Data in this exercise
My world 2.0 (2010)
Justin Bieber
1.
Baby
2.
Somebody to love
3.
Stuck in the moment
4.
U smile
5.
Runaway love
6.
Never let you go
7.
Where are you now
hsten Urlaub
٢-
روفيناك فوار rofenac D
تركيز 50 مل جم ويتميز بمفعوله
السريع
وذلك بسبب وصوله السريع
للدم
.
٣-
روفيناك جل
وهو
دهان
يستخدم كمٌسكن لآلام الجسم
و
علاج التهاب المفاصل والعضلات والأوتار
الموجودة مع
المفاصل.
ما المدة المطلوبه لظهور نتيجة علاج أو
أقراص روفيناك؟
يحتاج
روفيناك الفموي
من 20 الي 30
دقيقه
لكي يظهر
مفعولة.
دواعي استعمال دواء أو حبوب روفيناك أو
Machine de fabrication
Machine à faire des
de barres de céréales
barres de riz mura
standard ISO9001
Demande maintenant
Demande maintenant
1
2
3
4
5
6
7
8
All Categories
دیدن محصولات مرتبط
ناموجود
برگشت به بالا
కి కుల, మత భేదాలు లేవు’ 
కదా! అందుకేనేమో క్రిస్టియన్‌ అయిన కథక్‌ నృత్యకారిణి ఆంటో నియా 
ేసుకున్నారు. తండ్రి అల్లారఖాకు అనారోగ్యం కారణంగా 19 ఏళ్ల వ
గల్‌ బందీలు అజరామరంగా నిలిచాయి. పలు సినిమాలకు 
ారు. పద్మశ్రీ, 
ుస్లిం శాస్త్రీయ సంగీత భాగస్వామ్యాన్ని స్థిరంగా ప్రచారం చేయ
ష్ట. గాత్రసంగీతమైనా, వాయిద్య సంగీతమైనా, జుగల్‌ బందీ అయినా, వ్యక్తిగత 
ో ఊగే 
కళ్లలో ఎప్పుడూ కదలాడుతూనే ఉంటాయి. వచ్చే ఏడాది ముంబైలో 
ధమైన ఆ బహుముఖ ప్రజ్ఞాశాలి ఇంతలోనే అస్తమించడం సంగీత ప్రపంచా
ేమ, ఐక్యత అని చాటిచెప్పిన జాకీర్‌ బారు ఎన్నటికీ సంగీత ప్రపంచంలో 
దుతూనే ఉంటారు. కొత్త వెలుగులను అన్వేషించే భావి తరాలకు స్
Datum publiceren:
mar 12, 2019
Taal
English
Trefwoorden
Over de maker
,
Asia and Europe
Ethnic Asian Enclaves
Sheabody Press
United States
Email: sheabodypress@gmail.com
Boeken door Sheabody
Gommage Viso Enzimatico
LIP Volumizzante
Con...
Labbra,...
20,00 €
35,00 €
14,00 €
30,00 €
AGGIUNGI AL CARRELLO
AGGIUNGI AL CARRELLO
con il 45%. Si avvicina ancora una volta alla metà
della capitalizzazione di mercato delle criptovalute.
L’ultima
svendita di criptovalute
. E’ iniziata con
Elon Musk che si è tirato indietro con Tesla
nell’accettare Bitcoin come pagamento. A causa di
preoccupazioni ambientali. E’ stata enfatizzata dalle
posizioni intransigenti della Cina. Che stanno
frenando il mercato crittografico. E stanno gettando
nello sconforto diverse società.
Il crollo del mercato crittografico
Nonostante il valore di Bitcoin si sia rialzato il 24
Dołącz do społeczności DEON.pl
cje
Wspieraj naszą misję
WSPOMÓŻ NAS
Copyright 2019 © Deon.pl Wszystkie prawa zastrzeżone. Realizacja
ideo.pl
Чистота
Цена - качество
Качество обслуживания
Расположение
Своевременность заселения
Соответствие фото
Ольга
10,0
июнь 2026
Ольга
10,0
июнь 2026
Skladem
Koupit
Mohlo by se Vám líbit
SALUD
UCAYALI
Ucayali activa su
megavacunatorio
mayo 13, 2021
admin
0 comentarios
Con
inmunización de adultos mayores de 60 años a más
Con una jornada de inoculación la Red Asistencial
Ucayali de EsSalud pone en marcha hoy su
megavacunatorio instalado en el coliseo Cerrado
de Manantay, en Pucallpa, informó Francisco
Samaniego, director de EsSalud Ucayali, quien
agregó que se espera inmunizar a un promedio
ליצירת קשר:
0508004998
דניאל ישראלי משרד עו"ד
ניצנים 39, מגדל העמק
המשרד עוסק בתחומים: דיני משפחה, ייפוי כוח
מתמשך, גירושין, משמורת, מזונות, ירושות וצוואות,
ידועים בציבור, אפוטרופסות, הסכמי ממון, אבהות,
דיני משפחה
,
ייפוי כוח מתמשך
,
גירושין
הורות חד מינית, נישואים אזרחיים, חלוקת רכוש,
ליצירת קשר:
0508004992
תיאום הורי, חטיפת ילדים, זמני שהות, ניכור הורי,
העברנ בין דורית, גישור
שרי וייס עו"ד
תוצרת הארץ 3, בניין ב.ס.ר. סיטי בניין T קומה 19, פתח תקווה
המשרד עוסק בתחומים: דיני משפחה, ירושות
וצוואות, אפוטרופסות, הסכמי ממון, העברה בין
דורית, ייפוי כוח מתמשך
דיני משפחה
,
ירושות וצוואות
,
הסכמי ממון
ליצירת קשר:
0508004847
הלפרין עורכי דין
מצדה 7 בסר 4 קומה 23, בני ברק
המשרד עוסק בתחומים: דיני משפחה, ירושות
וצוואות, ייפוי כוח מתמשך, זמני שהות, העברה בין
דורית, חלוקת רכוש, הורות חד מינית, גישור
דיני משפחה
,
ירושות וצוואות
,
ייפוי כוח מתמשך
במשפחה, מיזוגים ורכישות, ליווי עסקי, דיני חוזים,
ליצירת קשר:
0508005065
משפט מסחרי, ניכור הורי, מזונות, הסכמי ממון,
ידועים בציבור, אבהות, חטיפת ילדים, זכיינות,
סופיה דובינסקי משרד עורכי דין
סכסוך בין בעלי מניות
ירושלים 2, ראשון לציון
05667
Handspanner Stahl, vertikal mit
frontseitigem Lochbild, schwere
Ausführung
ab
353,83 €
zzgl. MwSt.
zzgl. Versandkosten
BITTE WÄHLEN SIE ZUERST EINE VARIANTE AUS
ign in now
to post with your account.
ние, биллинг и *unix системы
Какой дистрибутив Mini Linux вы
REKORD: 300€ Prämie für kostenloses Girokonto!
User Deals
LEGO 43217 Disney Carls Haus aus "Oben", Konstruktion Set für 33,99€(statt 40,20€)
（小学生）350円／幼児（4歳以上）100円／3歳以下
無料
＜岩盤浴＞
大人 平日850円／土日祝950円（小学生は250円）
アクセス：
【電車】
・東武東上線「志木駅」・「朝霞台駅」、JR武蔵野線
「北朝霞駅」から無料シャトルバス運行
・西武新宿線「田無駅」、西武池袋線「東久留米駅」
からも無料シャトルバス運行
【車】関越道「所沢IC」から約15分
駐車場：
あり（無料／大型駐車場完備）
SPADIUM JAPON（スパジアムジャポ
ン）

Activity
Print out the whole of the material above exactly as it stands.

Solved exercise
My world 2.0 (2010)
Justin Bieber
1.
Baby
2.
Somebody to love
3.
Stuck in the moment
4.
U smile
5.
Runaway love
6.
Never let you go
7.
Where are you now
hsten Urlaub
٢-
روفيناك فوار rofenac D
تركيز 50 مل جم ويتميز بمفعوله
السريع
وذلك بسبب وصوله السريع
للدم
.
٣-
روفيناك جل
وهو
دهان
يستخدم كمٌسكن لآلام الجسم
و
علاج التهاب المفاصل والعضلات والأوتار
الموجودة مع
المفاصل.
ما المدة المطلوبه لظهور نتيجة علاج أو
أقراص روفيناك؟
يحتاج
روفيناك الفموي
من 20 الي 30
دقيقه
لكي يظهر
مفعولة.
دواعي استعمال دواء أو حبوب روفيناك أو
Machine de fabrication
Machine à faire des
de barres de céréales
barres de riz mura
standard ISO9001
Demande maintenant
Demande maintenant
1
2
3
4
5
6
7
8
All Categories
دیدن محصولات مرتبط
ناموجود
برگشت به بالا
కి కుల, మత భేదాలు లేవు’ 
కదా! అందుకేనేమో క్రిస్టియన్‌ అయిన కథక్‌ నృత్యకారిణి ఆంటో నియా 
ేసుకున్నారు. తండ్రి అల్లారఖాకు అనారోగ్యం కారణంగా 19 ఏళ్ల వ
గల్‌ బందీలు అజరామరంగా నిలిచాయి. పలు సినిమాలకు 
ారు. పద్మశ్రీ, 
ుస్లిం శాస్త్రీయ సంగీత భాగస్వామ్యాన్ని స్థిరంగా ప్రచారం చేయ
ష్ట. గాత్రసంగీతమైనా, వాయిద్య సంగీతమైనా, జుగల్‌ బందీ అయినా, వ్యక్తిగత 
ో ఊగే 
కళ్లలో ఎప్పుడూ కదలాడుతూనే ఉంటాయి. వచ్చే ఏడాది ముంబైలో 
ధమైన ఆ బహుముఖ ప్రజ్ఞాశాలి ఇంతలోనే అస్తమించడం సంగీత ప్రపంచా
ేమ, ఐక్యత అని చాటిచెప్పిన జాకీర్‌ బారు ఎన్నటికీ సంగీత ప్రపంచంలో 
దుతూనే ఉంటారు. కొత్త వెలుగులను అన్వేషించే భావి తరాలకు స్
Datum publiceren:
mar 12, 2019
Taal
English
Trefwoorden
Over de maker
,
Asia and Europe
Ethnic Asian Enclaves
Sheabody Press
United States
Email: sheabodypress@gmail.com
Boeken door Sheabody
Gommage Viso Enzimatico
LIP Volumizzante
Con...
Labbra,...
20,00 €
35,00 €
14,00 €
30,00 €
AGGIUNGI AL CARRELLO
AGGIUNGI AL CARRELLO
con il 45%. Si avvicina ancora una volta alla metà
della capitalizzazione di mercato delle criptovalute.
L’ultima
svendita di criptovalute
. E’ iniziata con
Elon Musk che si è tirato indietro con Tesla
nell’accettare Bitcoin come pagamento. A causa di
preoccupazioni ambientali. E’ stata enfatizzata dalle
posizioni intransigenti della Cina. Che stanno
frenando il mercato crittografico. E stanno gettando
nello sconforto diverse società.
Il crollo del mercato crittografico
Nonostante il valore di Bitcoin si sia rialzato il 24
Dołącz do społeczności DEON.pl
cje
Wspieraj naszą misję
WSPOMÓŻ NAS
Copyright 2019 © Deon.pl Wszystkie prawa zastrzeżone. Realizacja
ideo.pl
Чистота
Цена - качество
Качество обслуживания
Расположение
Своевременность заселения
Соответствие фото
Ольга
10,0
июнь 2026
Ольга
10,0
июнь 2026
Skladem
Koupit
Mohlo by se Vám líbit
SALUD
UCAYALI
Ucayali activa su
megavacunatorio
mayo 13, 2021
admin
0 comentarios
Con
inmunización de adultos mayores de 60 años a más
Con una jornada de inoculación la Red Asistencial
Ucayali de EsSalud pone en marcha hoy su
megavacunatorio instalado en el coliseo Cerrado
de Manantay, en Pucallpa, informó Francisco
Samaniego, director de EsSalud Ucayali, quien
agregó que se espera inmunizar a un promedio
ליצירת קשר:
0508004998
דניאל ישראלי משרד עו"ד
ניצנים 39, מגדל העמק
המשרד עוסק בתחומים: דיני משפחה, ייפוי כוח
מתמשך, גירושין, משמורת, מזונות, ירושות וצוואות,
ידועים בציבור, אפוטרופסות, הסכמי ממון, אבהות,
דיני משפחה
,
ייפוי כוח מתמשך
,
גירושין
הורות חד מינית, נישואים אזרחיים, חלוקת רכוש,
ליצירת קשר:
0508004992
תיאום הורי, חטיפת ילדים, זמני שהות, ניכור הורי,
העברנ בין דורית, גישור
שרי וייס עו"ד
תוצרת הארץ 3, בניין ב.ס.ר. סיטי בניין T קומה 19, פתח תקווה
המשרד עוסק בתחומים: דיני משפחה, ירושות
וצוואות, אפוטרופסות, הסכמי ממון, העברה בין
דורית, ייפוי כוח מתמשך
דיני משפחה
,
ירושות וצוואות
,
הסכמי ממון
ליצירת קשר:
0508004847
הלפרין עורכי דין
מצדה 7 בסר 4 קומה 23, בני ברק
המשרד עוסק בתחומים: דיני משפחה, ירושות
וצוואות, ייפוי כוח מתמשך, זמני שהות, העברה בין
דורית, חלוקת רכוש, הורות חד מינית, גישור
דיני משפחה
,
ירושות וצוואות
,
ייפוי כוח מתמשך
במשפחה, מיזוגים ורכישות, ליווי עסקי, דיני חוזים,
ליצירת קשר:
0508005065
משפט מסחרי, ניכור הורי, מזונות, הסכמי ממון,
ידועים בציבור, אבהות, חטיפת ילדים, זכיינות,
סופיה דובינסקי משרד עורכי דין
סכסוך בין בעלי מניות
ירושלים 2, ראשון לציון
05667
Handspanner Stahl, vertikal mit
frontseitigem Lochbild, schwere
Ausführung
ab
353,83 €
zzgl. MwSt.
zzgl. Versandkosten
BITTE WÄHLEN SIE ZUERST EINE VARIANTE AUS
ign in now
to post with your account.
ние, биллинг и *unix системы
Какой дистрибутив Mini Linux вы
REKORD: 300€ Prämie für kostenloses Girokonto!
User Deals
LEGO 43217 Disney Carls Haus aus "Oben", Konstruktion Set für 33,99€(statt 40,20€)
（小学生）350円／幼児（4歳以上）100円／3歳以下
無料
＜岩盤浴＞
大人 平日850円／土日祝950円（小学生は250円）
アクセス：
【電車】
・東武東上線「志木駅」・「朝霞台駅」、JR武蔵野線
「北朝霞駅」から無料シャトルバス運行
・西武新宿線「田無駅」、西武池袋線「東久留米駅」
からも無料シャトルバス運行
【車】関越道「所沢IC」から約15分
駐車場：
あり（無料／大型駐車場完備）
SPADIUM JAPON（スパジアムジャポ
ン）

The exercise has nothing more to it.